Bancroft was born in Philadelphia, Pennsylvania, in 1882. He attended Tomes Institute in Port Deposit, Maryland.

==Maritime work==
After working on merchant marine vessels at age 14, Bancroft was an apprentice on and later served on and West Indies. Additionally, during the Battle of Manila Bay (1898), he was a gunner on . During his days in the Navy, he staged plays aboard ship.

In 1900, he swam underneath the hull of the battleship to check the extent of the damage after it struck a rock off the coast of China. For this, he was appointed to the United States Naval Academy, but found it too restrictive for his tastes and left to pursue a theatrical career.

== Acting career ==
In 1901, Bancroft began acting in earnest, as he toured in plays and had juvenile leads in musical comedies. In vaudeville, he did blackface routines and impersonated celebrities. His Broadway credits include the musical comedies Cinders (1923, as Great Scott) and The Rise of Rosie O'Reilly (1923).

One of his early films was The Journey's End (1921).

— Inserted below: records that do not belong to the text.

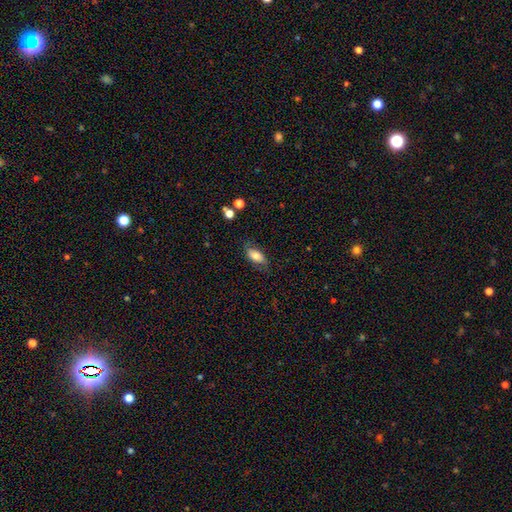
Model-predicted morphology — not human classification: The model was most divided on "smooth or featured": smooth: 71%, featured or disk: 21%, star or artifact: 8%. More confident: how rounded — in between (89%); merging — none (73%).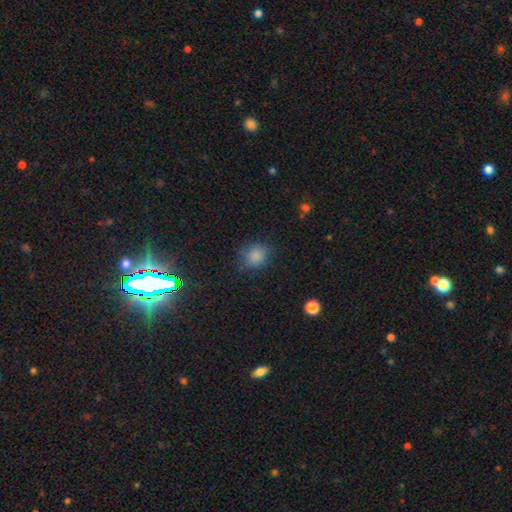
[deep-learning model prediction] Overall: smooth (84%). How rounded: round (77%). Merging: none (78%).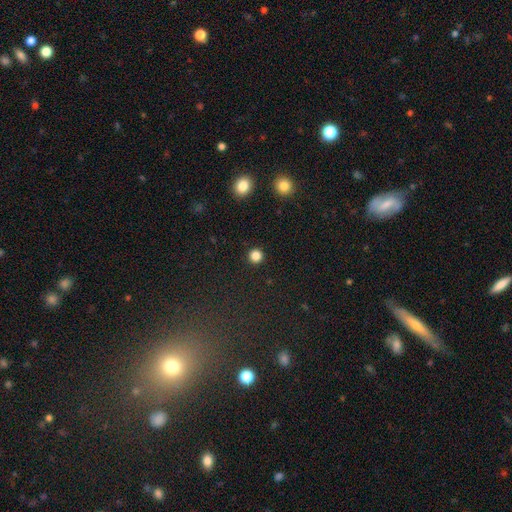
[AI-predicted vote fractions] smooth 85%, star or artifact 12%, featured or disk 3%. Down the decision tree: how rounded — round (95%); merging — none (92%).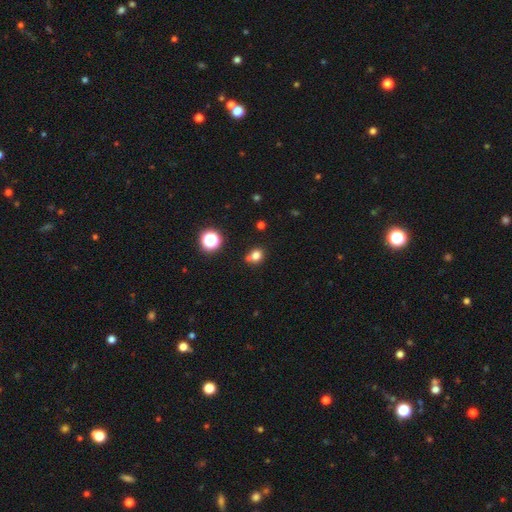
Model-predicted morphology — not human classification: Overall: smooth (77%). How rounded: round (73%). Merging: none (63%).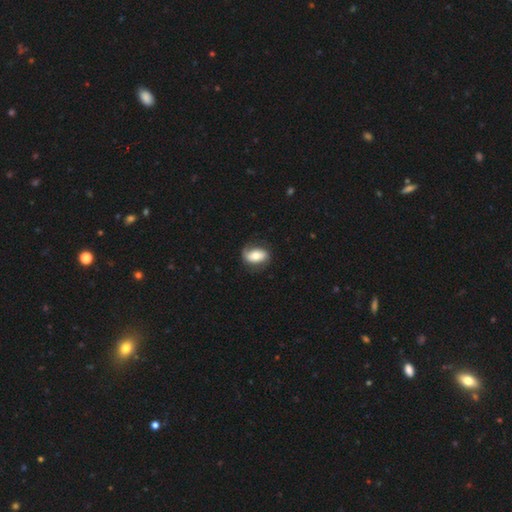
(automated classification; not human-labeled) Smooth or featured? Predicted: smooth (p=0.54). How rounded? Predicted: in between (p=0.86). Merging? Predicted: none (p=0.67).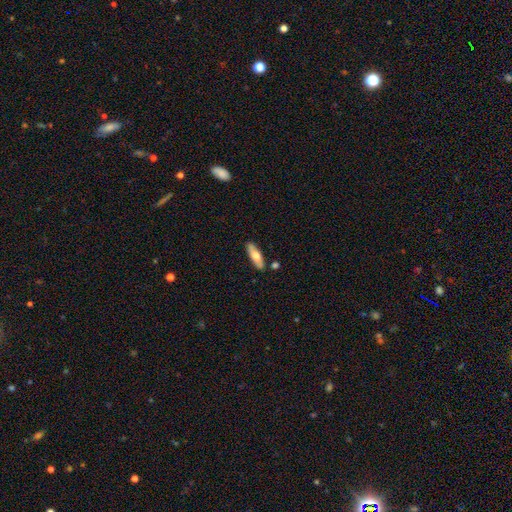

Bancroft's first starring role was in The Pony Express (1925), and the next year he played an important supporting role in a cast including Wallace Beery, Charles Farrell and Esther Ralston in the period naval widescreen epic Old Ironsides (1926). He then had his finest period as a lead actor, starring in four Paramount productions directed by Josef von Sternberg: Underworld (1927), The Drag Net (1928), The Docks of New York (1928) and Thunderbolt (1929); the latter earning him a nomination for the Academy Award for Best Actor. He played the title role in The Wolf of Wall Street (1929, released just prior to the Wall Street Crash), appeared in Paramount's all-star revue Paramount on Parade (1930) and starred in Rowland Brown's Blood Money (1933), condemned by the censors because they feared the film would "incite law-abiding citizens to crime."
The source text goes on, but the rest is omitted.